Böylece genç bir adam için kulaklarını feda
edecek birisi aranmaya başlandı. İki yıl geçti.
Bir gün babası
“Hastaneye
gidiyorsun oğlum, annen ve ben, sana kulaklarını
verecek birini bulduk ancak unutma bu bir sır”
dedi.
Operasyon çok başarılı geçti ve adeta yeni
bir insan yaratıldı.
Yeni
görünümüyle psikolojisi de düzelen genç,
okulda ve sosyal hayatında büyük başarılar
elde etti. Daha sonra evlendi ve diplomat oldu.
Yıllar
geçmişti, bir gün babasına gidip sordu:
“Bilmek
zorundayım, bana bu kadar iyilik yapan kişi kim?
Ben o insan için hiçbir şey yapamadım”
“Bir
şey yapabileceğini sanmıyorum” dedi babası,
“fakat anlaşma kesin, şu anda öğrenemezsin,
henüz değil..” Bu derin sır yıllar boyunca
gizlendi.
Ancak
bir gün açığa çıkma zamanı geldi.

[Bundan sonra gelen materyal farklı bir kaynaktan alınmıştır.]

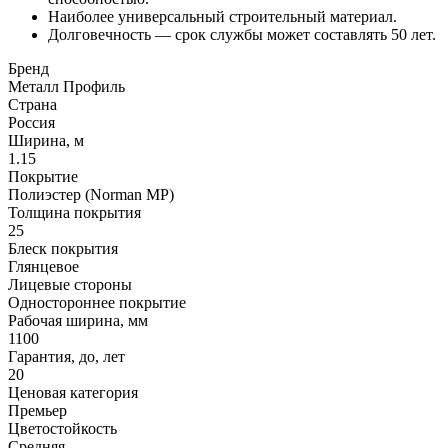
Наиболее универсальный строительный материал.
Долговечность — срок службы может составлять 50 лет.
Бренд
Металл Профиль
Страна
Россия
Ширина, м
1.15
Покрытие
Полиэстер (Norman MP)
Толщина покрытия
25
Блеск покрытия
Глянцевое
Лицевые стороны
Одностороннее покрытие
Рабочая ширина, мм
1100
Гарантия, до, лет
20
Ценовая категория
Премьер
Цветостойкость
Средняя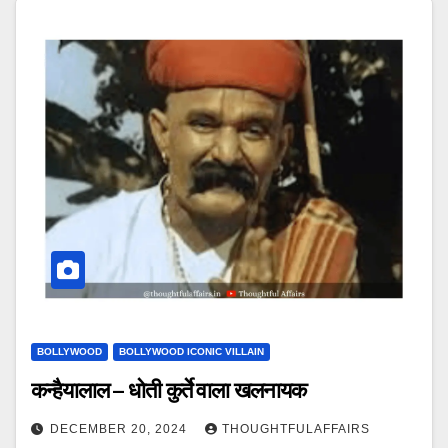
BOLLYWOOD
BOLLYWOOD ICONIC VILLAIN
कन्हैयालाल – धोती कुर्ते वाला खलनायक
DECEMBER 20, 2024
THOUGHTFULAFFAIRS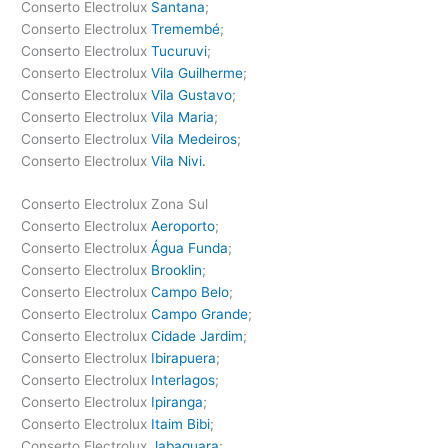
Conserto Electrolux
Santana
;
Conserto Electrolux
Tremembé
;
Conserto Electrolux
Tucuruvi
;
Conserto Electrolux
Vila Guilherme
;
Conserto Electrolux
Vila Gustavo
;
Conserto Electrolux
Vila Maria
;
Conserto Electrolux
Vila Medeiros
;
Conserto Electrolux
Vila Nivi.
Conserto Electrolux Zona Sul
Conserto Electrolux
Aeroporto
;
Conserto Electrolux
Água Funda
;
Conserto Electrolux
Brooklin
;
Conserto Electrolux
Campo Belo
;
Conserto Electrolux
Campo Grande
;
Conserto Electrolux
Cidade Jardim
;
Conserto Electrolux
Ibirapuera
;
Conserto Electrolux
Interlagos
;
Conserto Electrolux
Ipiranga
;
Conserto Electrolux
Itaim Bibi
;
Conserto Electrolux
Jabaquara
;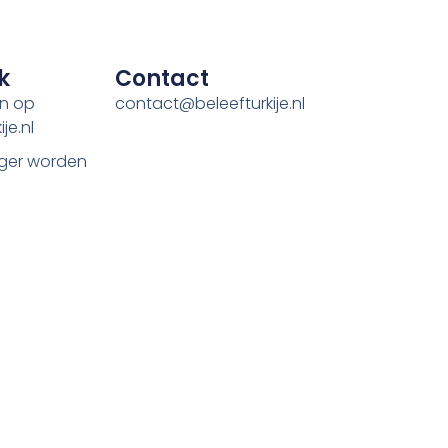
k
Contact
en op
contact@beleefturkije.nl
je.nl
ger worden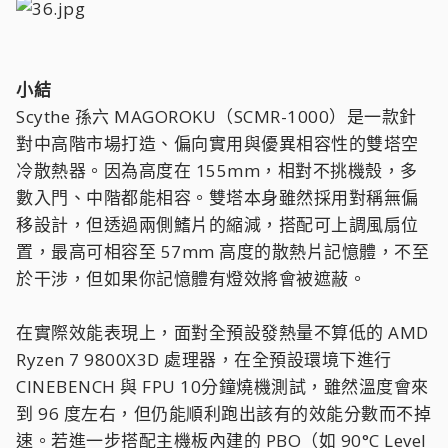
小結
Scythe 孫六 MAGOROKU（SCMR-1000）是一款針
對中高階市場打造、偏向實用與優異相容性的雙塔空
冷散熱器。因為高度在 155mm，相對不挑機殼，多
數入門、中階都能相容。雙塔本身雖然採用對稱無偏
移設計，但透過兩側鰭片的縮減，搭配可上調風扇位
置，最高可相容至 57mm 高度的散熱片記憶體，不至
於干涉，但如果你記憶體有燈效將會被遮蔽。
在實際效能表現上，面對全預設發熱量不算低的 AMD
Ryzen 7 9800X3D 處理器，在全預設環境下進行
CINEBENCH 與 FPU 10分鐘燒機測試，雖然溫度會來
到 96 度左右，但仍能順利跑出該有的效能分數而不掉
速。若進一步搭配主機板內建的 PBO（如 90°C Level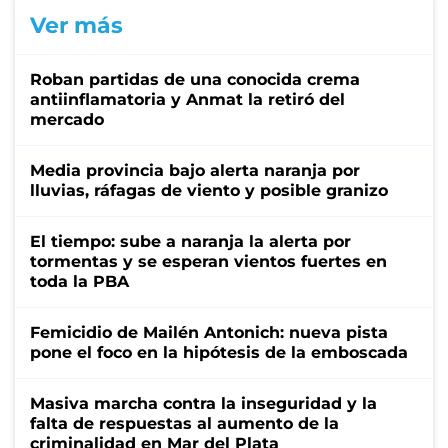
Ver más
Roban partidas de una conocida crema
antiinflamatoria y Anmat la retiró del
mercado
Media provincia bajo alerta naranja por
lluvias, ráfagas de viento y posible granizo
El tiempo: sube a naranja la alerta por
tormentas y se esperan vientos fuertes en
toda la PBA
Femicidio de Mailén Antonich: nueva pista
pone el foco en la hipótesis de la emboscada
Masiva marcha contra la inseguridad y la
falta de respuestas al aumento de la
criminalidad en Mar del Plata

Hayatının
en karanlık günlerinden birinde, annesinin
cenazesi başında babasıyla birlikte bekliyordu.
Babası yavaşça annesinin başına elini uzattı;
kızıl kahverengi saçlarını eliyle geriye doğru
itti; annesinin kulakları yoktu.
“Annen
hiçbir zaman saçını kestirmek zorunda kalmadığı
için çok mutlu oldu” diye fısıldadı babası”.

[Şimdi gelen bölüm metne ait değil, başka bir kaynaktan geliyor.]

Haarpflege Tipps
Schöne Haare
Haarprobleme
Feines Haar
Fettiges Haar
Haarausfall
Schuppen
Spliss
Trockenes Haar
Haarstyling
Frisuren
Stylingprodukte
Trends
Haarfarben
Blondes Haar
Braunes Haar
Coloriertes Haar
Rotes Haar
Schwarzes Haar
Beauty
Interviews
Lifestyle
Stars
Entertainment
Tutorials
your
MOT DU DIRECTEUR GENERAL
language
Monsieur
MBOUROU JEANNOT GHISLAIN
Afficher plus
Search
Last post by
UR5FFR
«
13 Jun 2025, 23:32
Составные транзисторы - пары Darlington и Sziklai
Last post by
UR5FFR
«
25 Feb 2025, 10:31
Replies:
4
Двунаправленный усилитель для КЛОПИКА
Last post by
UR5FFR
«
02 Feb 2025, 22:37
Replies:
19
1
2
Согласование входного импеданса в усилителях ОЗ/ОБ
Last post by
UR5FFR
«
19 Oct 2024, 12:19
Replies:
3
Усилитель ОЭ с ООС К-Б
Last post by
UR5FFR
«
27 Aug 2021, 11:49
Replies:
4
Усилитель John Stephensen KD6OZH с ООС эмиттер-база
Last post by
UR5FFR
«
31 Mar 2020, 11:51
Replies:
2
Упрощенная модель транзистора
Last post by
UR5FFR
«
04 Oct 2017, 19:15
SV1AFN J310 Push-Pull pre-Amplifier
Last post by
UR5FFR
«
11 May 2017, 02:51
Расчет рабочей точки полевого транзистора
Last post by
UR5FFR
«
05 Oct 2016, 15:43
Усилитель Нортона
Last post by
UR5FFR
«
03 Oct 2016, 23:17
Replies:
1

Ve hiç kimse, annenin daha az güzel olduğunu düşünmedi
değil mi? Gerçek güzellik fiziksel görünüşe
bağlı değildir, ancak kalptedir! Gerçek
mutluluk gördüğün şeyde değil, asıl görünmeyen
yerdedir. Gerçek sevgi, yapıldığı bilinen şeyde
değil, yapıldığı halde bilinmeyen şeydedir!”